There are limitations to this study. The accuracy of our log file–based method was evaluated for a prostate VMAT with a comparatively simple plan optimization and delivery site. In more complex plans such as in the head and neck VMAT, highly modulated treatment beams can be generated using complex leaf and gantry motions.

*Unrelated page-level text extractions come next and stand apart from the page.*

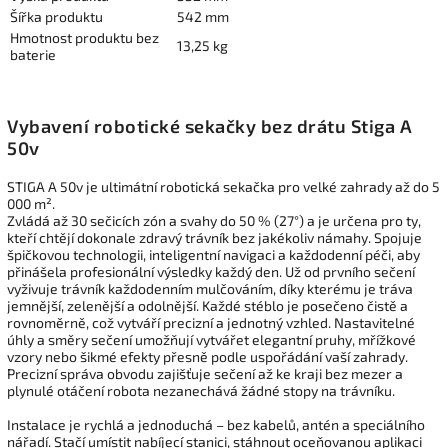
Šířka produktu
542 mm
Hmotnost produktu bez
13,25 kg
baterie
Vybavení robotické sekačky bez drátu Stiga A
50v
STIGA A 50v je ultimátní robotická sekačka pro velké zahrady až do 5
000 m².
Zvládá až 30 sečicích zón a svahy do 50 % (27°) a je určena pro ty,
kteří chtějí dokonale zdravý trávník bez jakékoliv námahy. Spojuje
špičkovou technologii, inteligentní navigaci a každodenní péči, aby
přinášela profesionální výsledky každý den. Už od prvního sečení
vyživuje trávník každodenním mulčováním, díky kterému je tráva
jemnější, zelenější a odolnější. Každé stéblo je posečeno čistě a
rovnoměrně, což vytváří precizní a jednotný vzhled. Nastavitelné
úhly a směry sečení umožňují vytvářet elegantní pruhy, mřížkové
vzory nebo šikmé efekty přesně podle uspořádání vaší zahrady.
Precizní správa obvodu zajišťuje sečení až ke kraji bez mezer a
plynulé otáčení robota nezanechává žádné stopy na trávníku.
Instalace je rychlá a jednoduchá – bez kabelů, antén a speciálního
nářadí. Stačí umístit nabíjecí stanici, stáhnout oceňovanou aplikaci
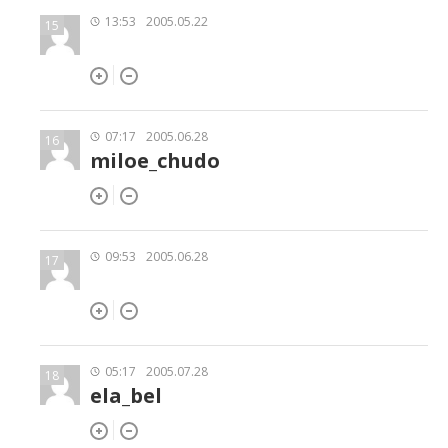
13:53
2005.05.22
15
07:17
2005.06.28
16
miloe_chudo
09:53
2005.06.28
17
05:17
2005.07.28
18
ela_bel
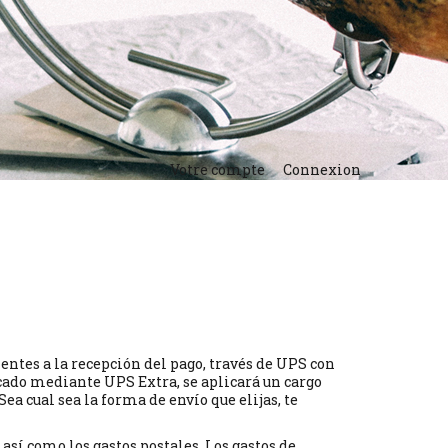
Votre compte
Connexion
entes a la recepción del pago, través de UPS con
icado mediante UPS Extra, se aplicará un cargo
ea cual sea la forma de envío que elijas, te
sí como los gastos postales. Los gastos de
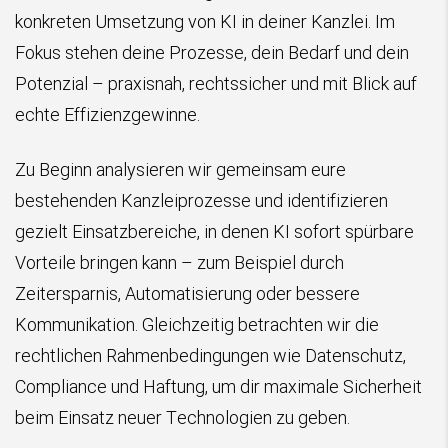
konkreten Umsetzung von KI in deiner Kanzlei. Im
Fokus stehen deine Prozesse, dein Bedarf und dein
Potenzial – praxisnah, rechtssicher und mit Blick auf
echte Effizienzgewinne.
Zu Beginn analysieren wir gemeinsam eure
bestehenden Kanzleiprozesse und identifizieren
gezielt Einsatzbereiche, in denen KI sofort spürbare
Vorteile bringen kann – zum Beispiel durch
Zeitersparnis, Automatisierung oder bessere
Kommunikation. Gleichzeitig betrachten wir die
rechtlichen Rahmenbedingungen wie Datenschutz,
Compliance und Haftung, um dir maximale Sicherheit
beim Einsatz neuer Technologien zu geben.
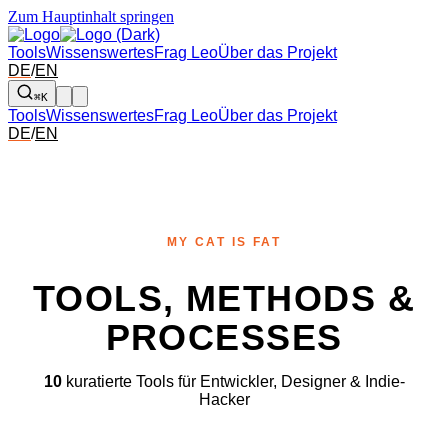
Zum Hauptinhalt springen
Tools
Wissenswertes
Frag Leo
Über das Projekt
DE
/
EN
⌘K
Tools
Wissenswertes
Frag Leo
Über das Projekt
DE
/
EN
MY CAT IS FAT
TOOLS, METHODS &
PROCESSES
10
kuratierte Tools für Entwickler, Designer & Indie-
Hacker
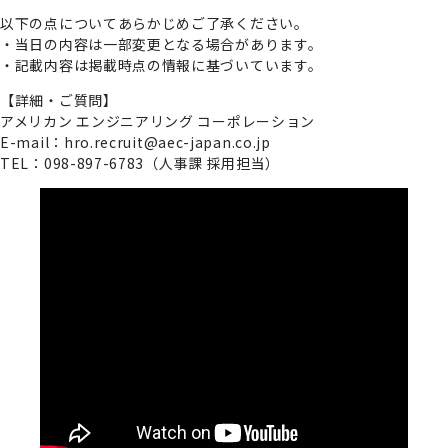
以下の点についてあらかじめご了承ください。
・当日の内容は一部変更となる場合があります。
・記載内容は掲載時点の情報に基づいています。
【詳細・ご質問】
アメリカン エンジニアリング コーポレーション
E-mail：hro.recruit@aec-japan.co.jp
TEL：098-897-6783（人事課 採用担当）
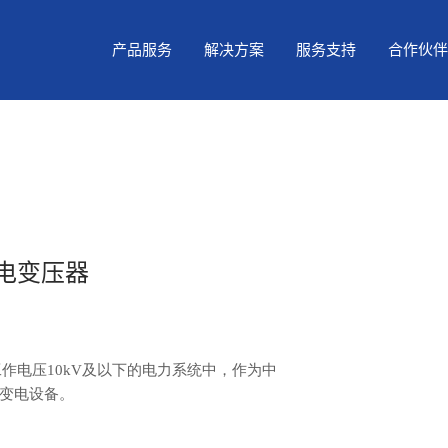
产品服务
解决方案
服务支持
合作伙伴
配电变压器
额定工作电压10kV及以下的电力系统中，作为中
变电设备。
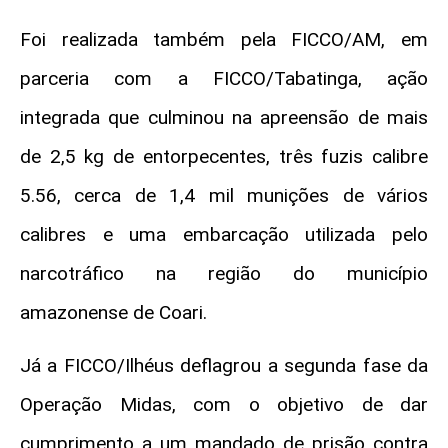
Foi realizada também pela FICCO/AM, em
parceria com a FICCO/Tabatinga, ação
integrada que culminou na apreensão de mais
de 2,5 kg de entorpecentes, três fuzis calibre
5.56, cerca de 1,4 mil munições de vários
calibres e uma embarcação utilizada pelo
narcotráfico na região do município
amazonense de Coari.
Já a FICCO/Ilhéus deflagrou a segunda fase da
Operação Midas, com o objetivo de dar
cumprimento a um mandado de prisão contra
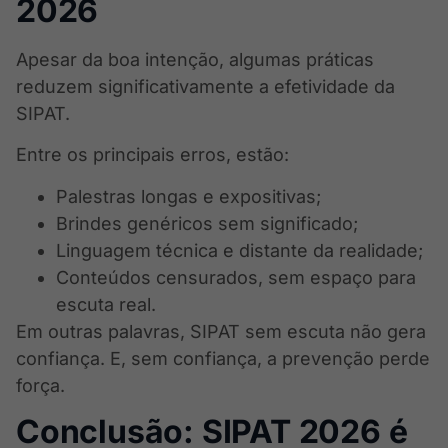
2026
Apesar da boa intenção, algumas práticas
reduzem significativamente a efetividade da
SIPAT.
Entre os principais erros, estão:
Palestras longas e expositivas;
Brindes genéricos sem significado;
Linguagem técnica e distante da realidade;
Conteúdos censurados, sem espaço para
escuta real.
Em outras palavras, SIPAT sem escuta não gera
confiança. E, sem confiança, a prevenção perde
força.
Conclusão: SIPAT 2026 é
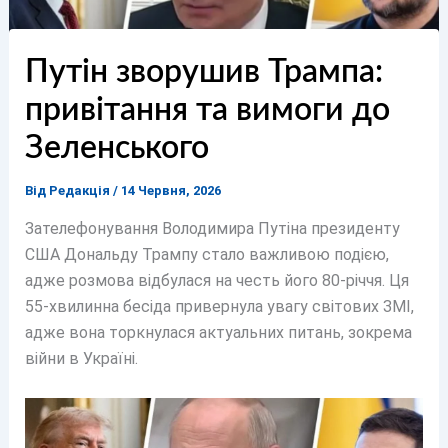
Путін зворушив Трампа:
привітання та вимоги до
Зеленського
Від
Редакція
/
14 Червня, 2026
Зателефонування Володимира Путіна президенту
США Дональду Трампу стало важливою подією,
адже розмова відбулася на честь його 80-річчя. Ця
55-хвилинна бесіда привернула увагу світових ЗМІ,
адже вона торкнулася актуальних питань, зокрема
війни в Україні.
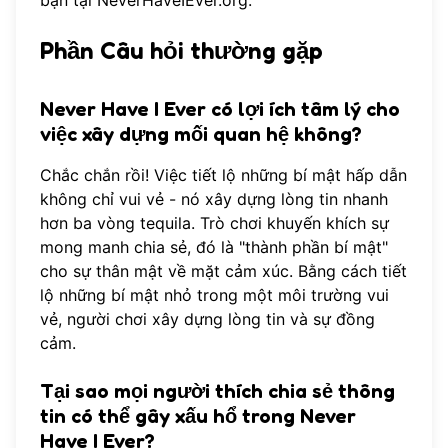
Phần Câu hỏi thường gặp
Never Have I Ever có lợi ích tâm lý cho
việc xây dựng mối quan hệ không?
Chắc chắn rồi! Việc tiết lộ những bí mật hấp dẫn
không chỉ vui vẻ - nó xây dựng lòng tin nhanh
hơn ba vòng tequila. Trò chơi khuyến khích sự
mong manh chia sẻ, đó là "thành phần bí mật"
cho sự thân mật về mặt cảm xúc. Bằng cách tiết
lộ những bí mật nhỏ trong một môi trường vui
vẻ, người chơi xây dựng lòng tin và sự đồng
cảm.
Tại sao mọi người thích chia sẻ thông
tin có thể gây xấu hổ trong Never
Have I Ever?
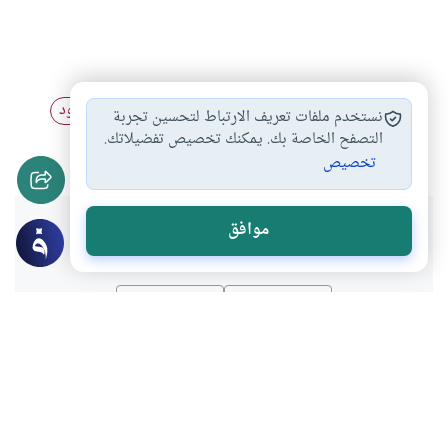
هل تسقط الحدود…
الحدود والقصاص
أحكام الحدود
#
#
#
نستخدم ملفات تعريف الارتباط لتحسين تجربة
شروط التوبة الصادقة
التصفح الخاصة بك. يمكنك تخصيص تفضيلاتك.
#
تخصيص
هل انتفعت بهذا المحتوى؟
موافق
نعم
لا
موضوعات ذات صلة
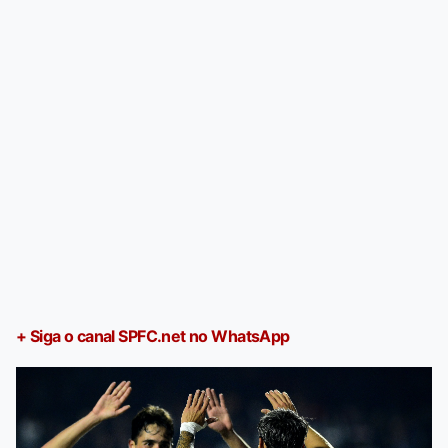
+ Siga o canal SPFC.net no WhatsApp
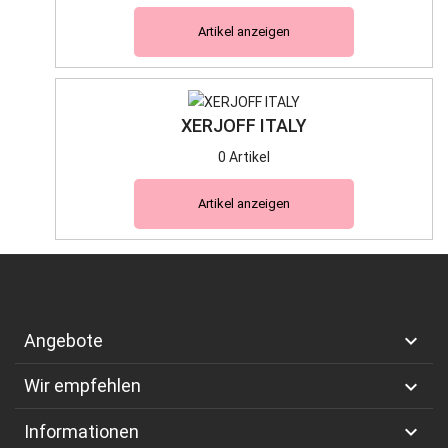
Artikel anzeigen
XERJOFF ITALY
0 Artikel
Artikel anzeigen

Angebote

Wir empfehlen

Informationen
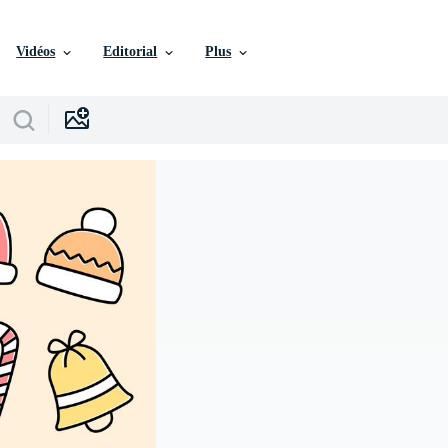
Vidéos
Editorial
Plus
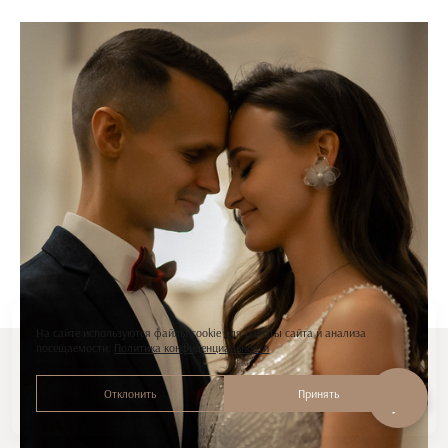
На сайте используются файлы cookie для работы сайта и анализа
посещаемости.
Политика конфиденциальности
Отклонить
Принять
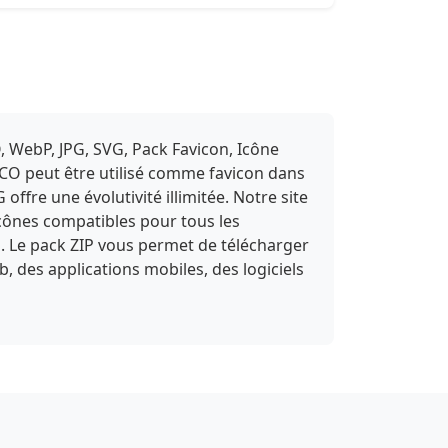
, WebP, JPG, SVG, Pack Favicon, Icône
ICO peut être utilisé comme favicon dans
fre une évolutivité illimitée. Notre site
icônes compatibles pour tous les
s. Le pack ZIP vous permet de télécharger
b, des applications mobiles, des logiciels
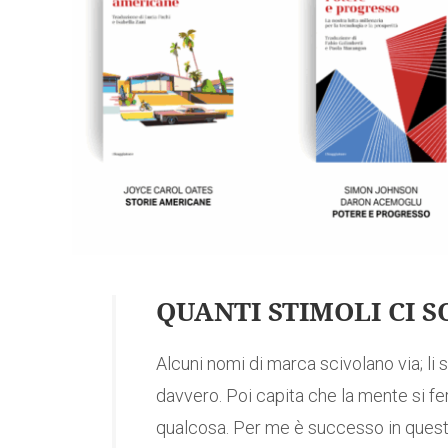
QUANTI STIMOLI CI 
Alcuni nomi di marca scivolano via; li s
davvero. Poi capita che la mente si fer
qualcosa. Per me è successo in questi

Therefore, even if XVMC dose calculation was applied in our log file–based method, spatial resolution of leaf and gantry positions recorded on log file or the recording interval time could have affected the accuracy of our log file–based method in more complex plans such as the head and neck VMAT.
Conclusion
In this study, we developed a log file–based method that uses an Elekta log file and an XVMC dose calculation implemented in the Monaco TPS. Our data show that the accuracies of the log file–based dose and ionization chamber/ArcCHECK-3DVH dose for leaf misalignment in the cases of both phantoms and patients were in good agreement with each other.
Abbreviations
- 2D
two dimensional
- 3D
three dimensional
- DVH
dose–volume histogram
- PTV
planning target volume
- QA
quality assurance
- TPS
treatment planning system
- VMAT
volumetric-modulated arc therapy
- XVMC
X-ray voxel Monte Carlo.
Footnotes
Declaration of Conflicting Interests: The author(s) declared no potential conflicts of interest with respect to the research, authorship, and/or publication of this article.
Funding: The author(s) disclosed receipt of the following financial support for the research, authorship, and/or publication of this article: This work was supported by Foundation for Promotion of Cancer Research in Japan.